Professor Sir Roy Anderson, professor of infectious disease epidemiology at Imperial College London, explains that major neglected tropical diseases (NTDs), including schistosomiasis and trachoma, can be controlled with mass administration of relatively simple drugs, which are donated by pharmaceutical companies to poorer countries.
“The problem is not one of availability, but of logistics,” he says. There is the need to ensure that the drugs that are delivered to warehouses in capital cities are then transported to primary health centres in villages and communities, particularly those in remote rural areas. But there are indications that, at least for some NTDs, this is not happening and that, as a result, not all children and adults who need treatment actually receive It.
One of the best ways of improving drug supply is to create local demand.
“We have examples of this in South Africa, South East Asia and India, where the reported drug coverage is much greater than research suggests,” says Anderson, adding that some countries are also not monitoring whether or not children and adults with NTDs take their medicines as often as necessary.
Improving drug supply
He goes on to say that, whilst the logistics of drug supply to NTD-affected poor communities poses significant challenges, a number of factors – including building local support, strengthening systems for the good flow of goods and services, and disease surveillance – can help towards its improvement.
The following interventions, in particular, are paramount, continues Anderson. “Firstly, one of the best ways of improving drug supply is to create local demand. This can be achieved by increasing awareness, among community leaders, of the fact that treatment can greatly improve the health of children, enabling them to grow and develop.
Close collaboration between ministries of health and ministries of education is crucial.
“Secondly, local ministries of health should make it a priority to get NTD drugs out of the warehouses into local villages and communities. It might be useful, in this regard, to look at examples from the commercial world. If soft drink companies can get their products to the smallest villages in Africa, then surely ministries of health can get critical healthcare supplies out there, too.

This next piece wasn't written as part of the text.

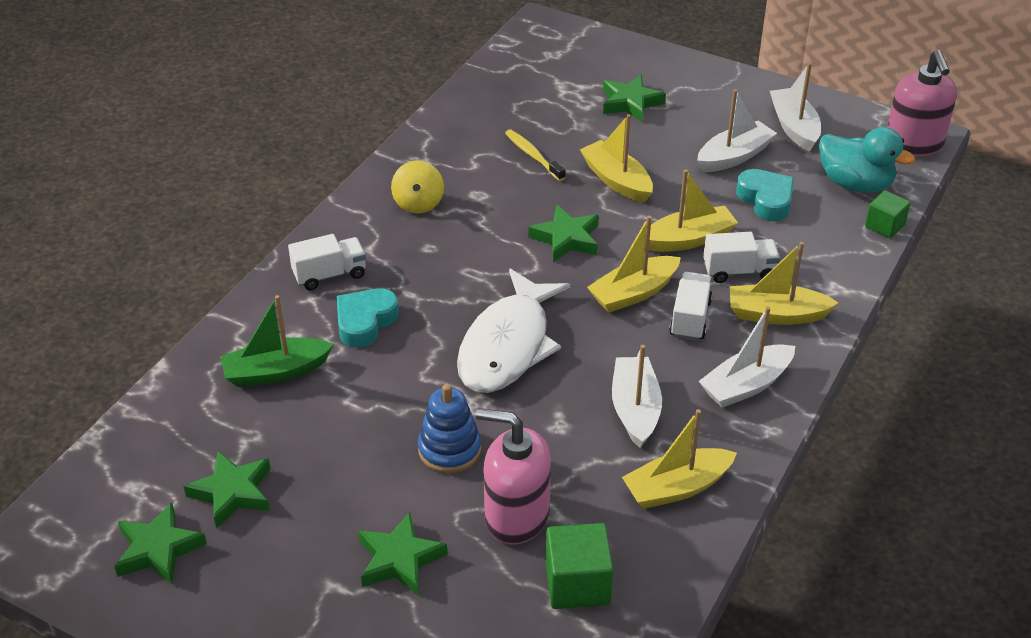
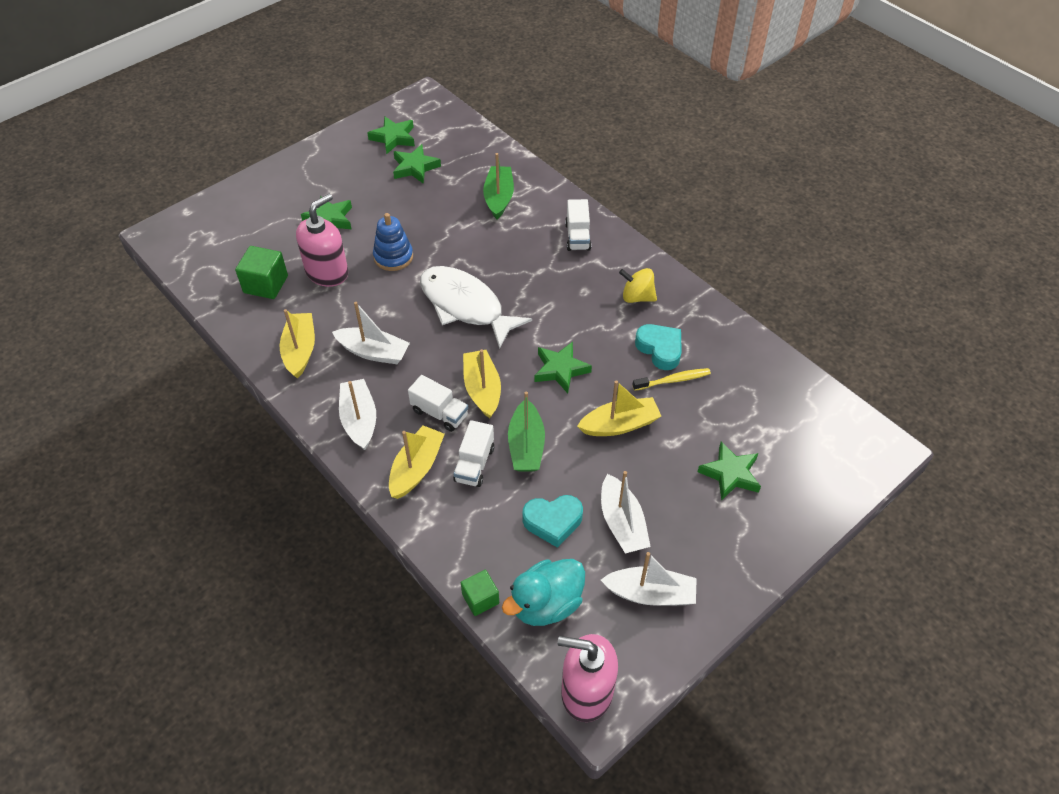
camera: 110 degrees right, 10 degrees up
(365, 322) = (523, 244): turquoise heart -> turquoise heart (660, 349)
(688, 239) = (526, 445): yellow boat -> green boat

“Thirdly, there should be more primary healthcare centres to which drugs are distributed, with people who are trained in administering those drugs. Close collaboration between ministries of health and ministries of education is also crucial, because schools can be a very important setting in which to deliver life-saving healthcare messages and treatments.”
We need the will
The fact is, there is no shortage of supply of drugs to countries with NTDs. And there are systems and tools available to ensure these drugs are delivered to the children and adults who need them, says Anderson. What is needed is the will to harness all this potential.